Heads: A Biography of Psychedelic America

Jesse Jarnow. Da Capo Press, 2016. 446 pages. $18.77.

By Louis J. Kern  

Heads provides a kaleidoscopic excursion through the psychedelic counter-cultural community from 1964 to 2013. Less a socio-cultural history than a series of brief biographical sketches, it focuses on the centrality of the Grateful Dead to the emergence, proliferation, and persistence of an empathogenic and entheogenic drug culture grounded in ecstatic experience. As Jerry Garcia put it, “we need magic and bliss, and power and myth, and celebration and religion in our lives, and music is a good way to encapsulate a lot of it.”


But Heads also needed an underground economy. The Dead, Jarnow argues, facilitated drug exchange at concert sites, and their bootleg tapes, reduplicated and traded among Heads and fans, embodied the Hippie economic ideal of cost free, archetypically expressed by the San Francisco Diggers. Heads were not an inchoate group of rebels but surprisingly well-organized. As social rebels they needed to create social experience and group dynamics anew. As expressions of community  communes, like the Morning Star Ranch (California, 1971) and the Farm (Tennessee, 1971), were founded. A sense of tribal identity emerged from the free concerts of the Dead and the massive alternative culture festivals like the Bread and Puppet’s Domestic Resurrection Circus (Vermont, 1974), and Burning Man (San Francisco, later Nevada, 1986). To fulfill spiritual needs, new religions like the Rainbow Family of Living Light (Colorado, 1972) emerged.   

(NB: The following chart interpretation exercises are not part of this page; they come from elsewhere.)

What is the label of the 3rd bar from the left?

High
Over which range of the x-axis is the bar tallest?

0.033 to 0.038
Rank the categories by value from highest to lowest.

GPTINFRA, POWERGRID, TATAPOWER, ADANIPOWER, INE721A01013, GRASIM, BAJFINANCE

Jarnow’s work is something of a synthesis of the approaches to the counterculture and pop music expressed in Tom Wolfe’s The Electric Kool-Aid Acid Test (1967) and Greil Marcus’ Lipstick Traces: A Secret History of the Twentieth Century (1989). Like Wolfe, Jarnow essays a subjective account of individuals and events. But whereas Wolfe’s work is grounded in direct observation, Jarnow’s is based on eighty-six interviews and a body of print sources. His depictions of individuals are often minimal and lack the immediacy of Wolfe’s. Like Marcus, Jarnow seeks to understand the relationship of pop music to broader cultural trends but inverts Marcus’s model. Where Marcus saw the Sex Pistols (1975-77) and punk rock as the expression of an ongoing counter-history of blasphemy, anarchism, and rage, Jarnow depicts the Grateful Dead as generators of countercultural organization and ideology. As an historical approach, Marcus’s is the more convincing; he sees the Sex Pistols as a traditional expression of the avant garde rather than progenitors of the punk movement. 

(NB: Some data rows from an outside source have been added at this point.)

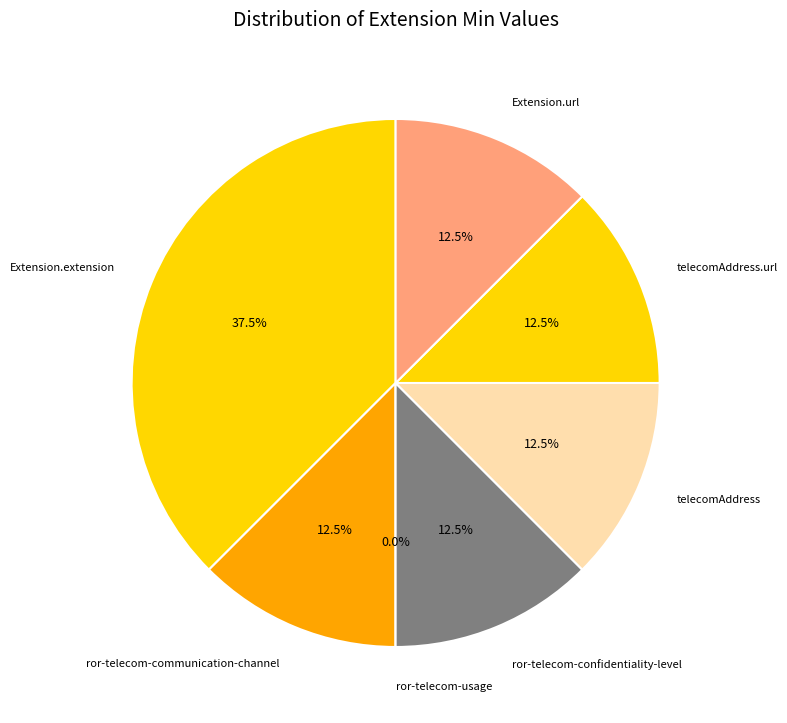

What percentage do Extension.extension:telecomAddress and Extension.url together represent?

25.0%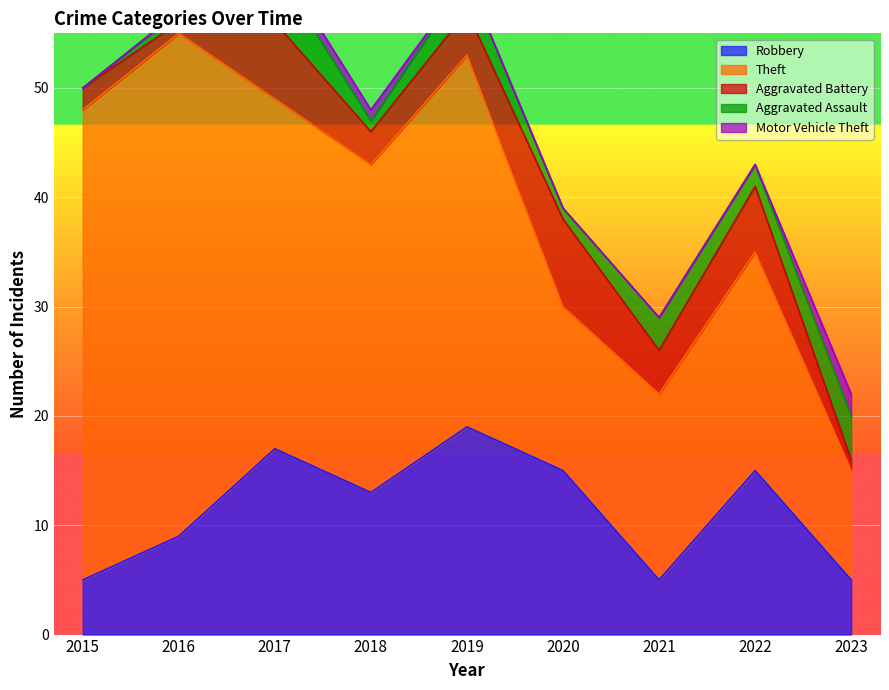

True or false: Motor Vehicle Theft and Robbery intersect in this chart.

False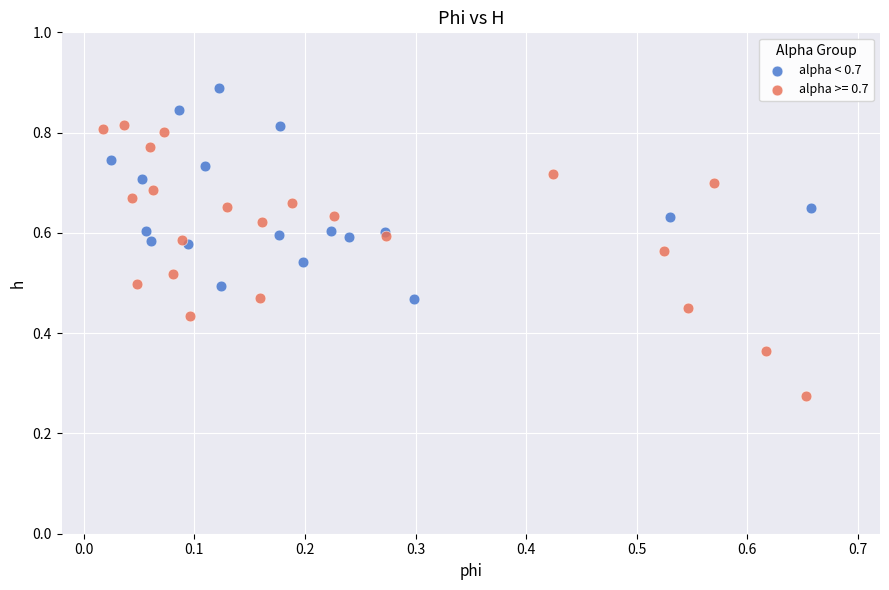

Which series has the widest spread of Y values?

alpha >= 0.7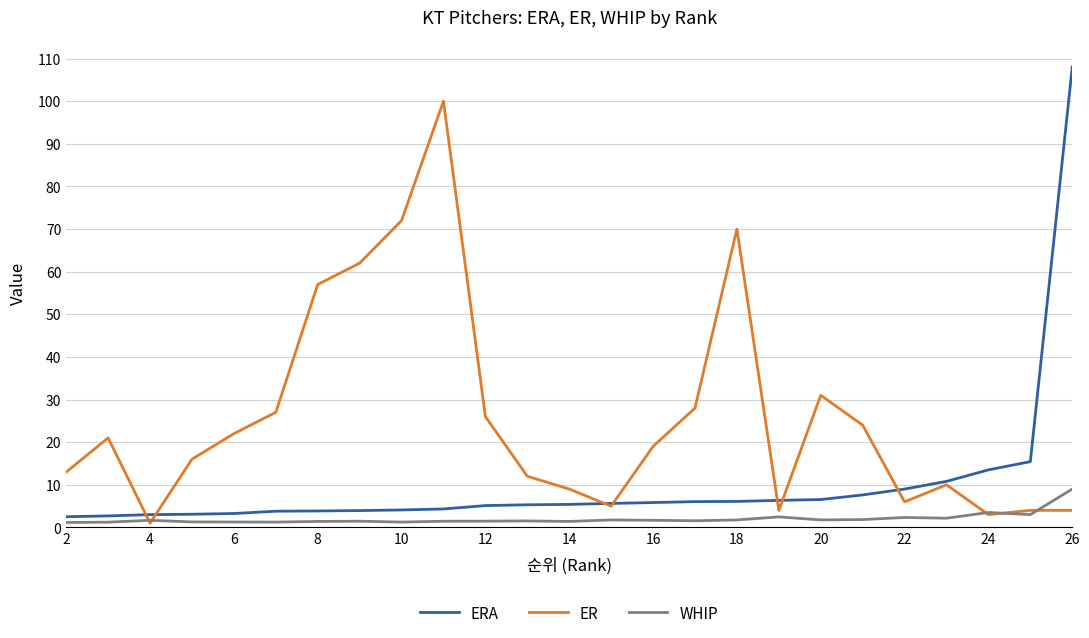

What is the difference between the maximum and minimum values in the ER series?

99.0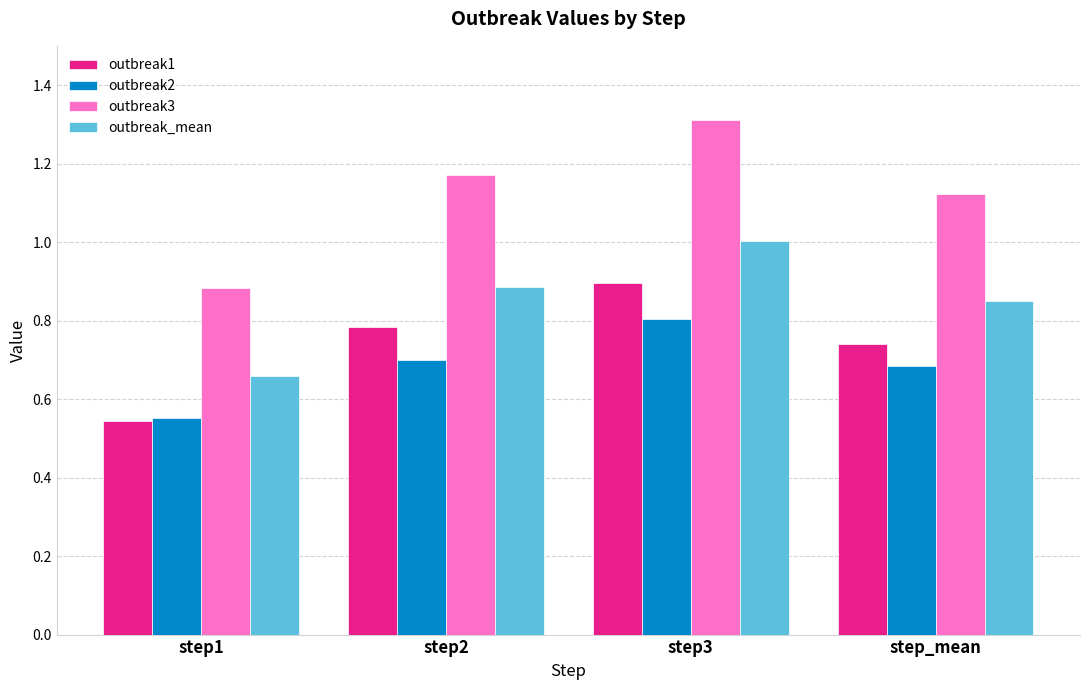

What is the label of the 3rd bar from the left?

step3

Heads is a “biography” of psychedelic culture in two respects. Jarnow provides an extended excursion with LSD, MDMA (ecstasy), DMT (ayahuasca) 2 C-B (Toonies, Nexus, Venus), and mescaline (peyote, ‘schrooms). A dizzying cast of characters appears, ranging from artists like Alex Grey, Jean-Michel Basquiat, and Keith Haring to Steve Jobs and Steve Wozniak and Edward Snowden, all associated with the Grateful Dead and psychedelics. Jarnow argues that the Dead were central to the development of the internet and early “asynchronous groupmind” and the origins of BitCoin. More esoteric are fleeting references to the Church of the Sub Genius (1979) of Bob Dobbs and Hakim Bey’s concept of the “Temporary Autonomous Zone.” The latter cold have been fruitfully used as an organizing principle for Heads since it describes a semi-nomadic society bound by love, festival, and the Net.

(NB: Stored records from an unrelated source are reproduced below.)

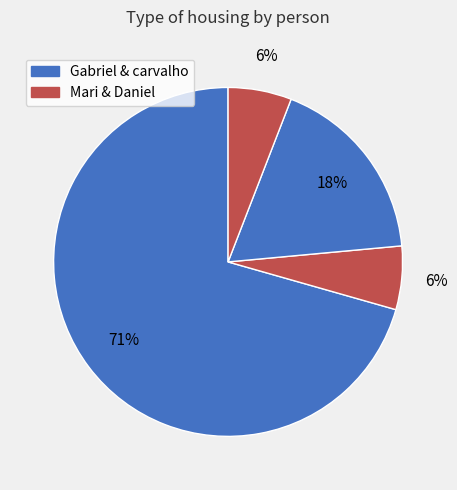

How many segments does this pie chart have?

4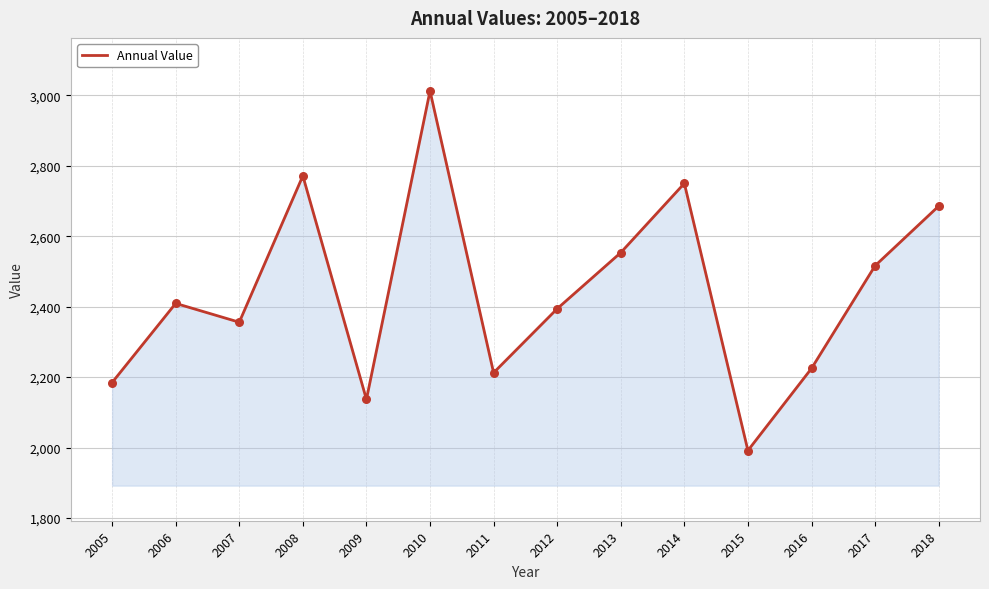

Between 2016 and 2005, which is larger?

2016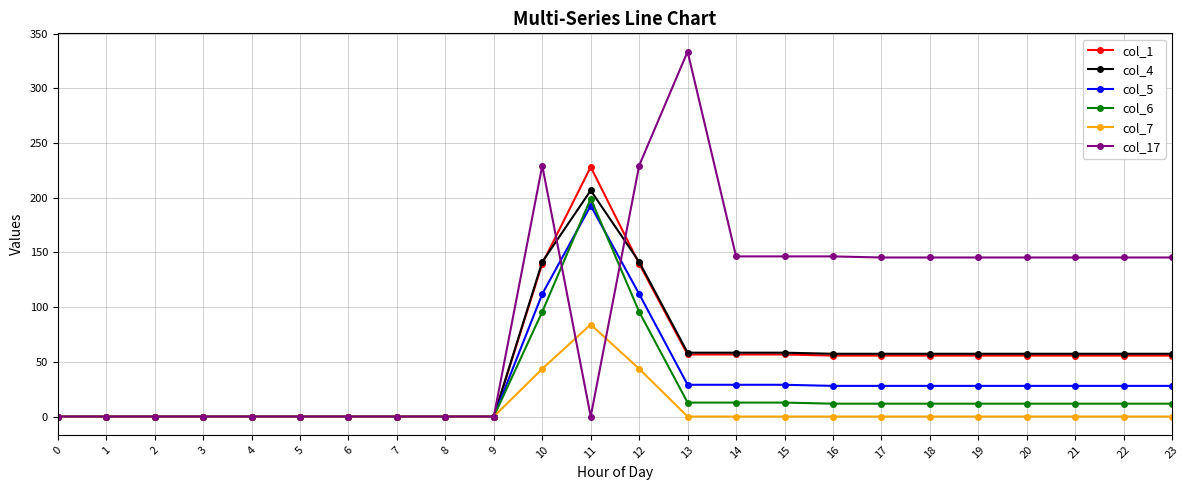

Which category has the highest value across all series?

13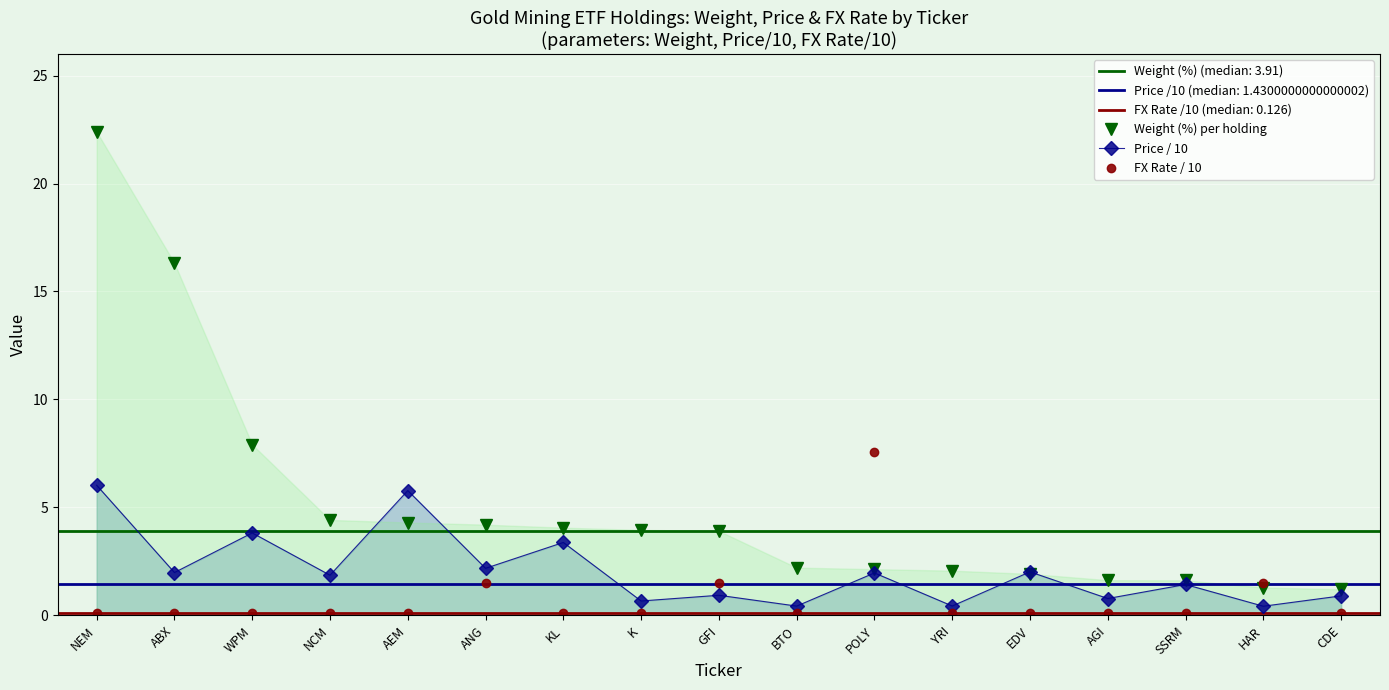

What is the total value across all series at NEM?

28.5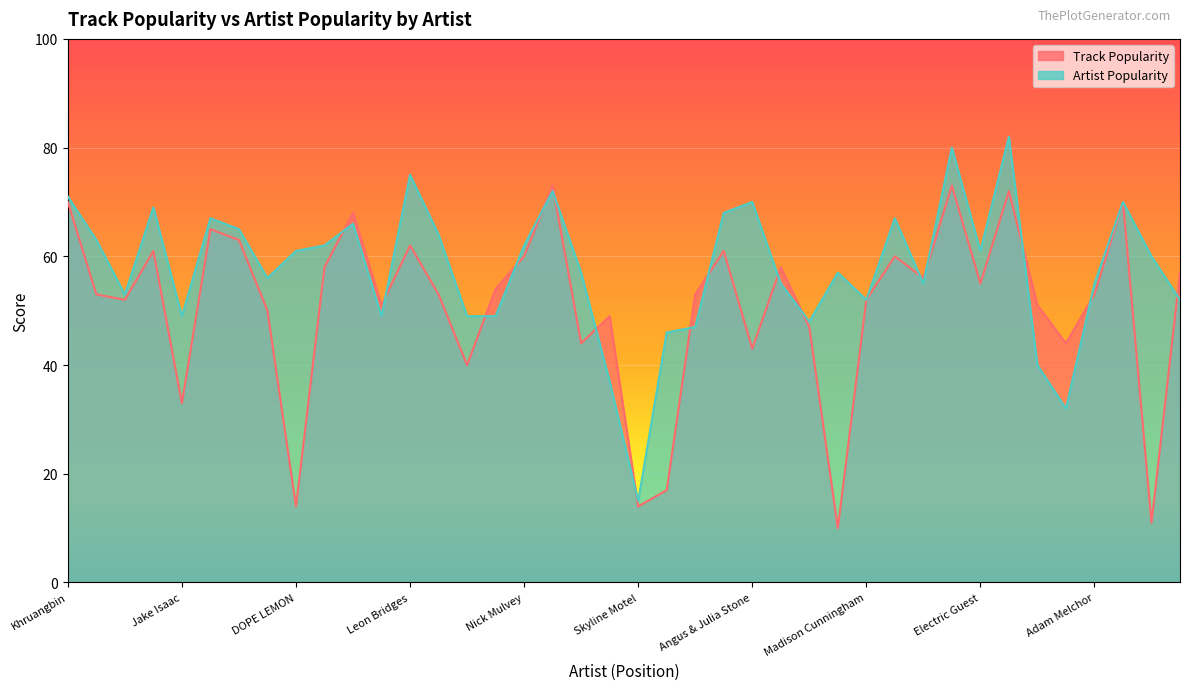

After their last crossing, which series has the higher values: Track Popularity or Artist Popularity?

Track Popularity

Finally, Heads is a single-minded focus on a predominantly white-boy phenomenon as a universal explanatory principle that ignores everything else going on in the US from the Vietnam War to the Civil Rights movement and the Women’s Liberation movement as well as the negative events within the Hippie community—Charles Manson, and Altamont. As a history of psychedelic America, Heads is too narrowly conceived.


Louis J. Kern (ΦBK, Clark University,1965) is professor emeritus of history at Hofstra University. Hofstra University is home to the Omega of New York chapter of Phi Beta Kappa.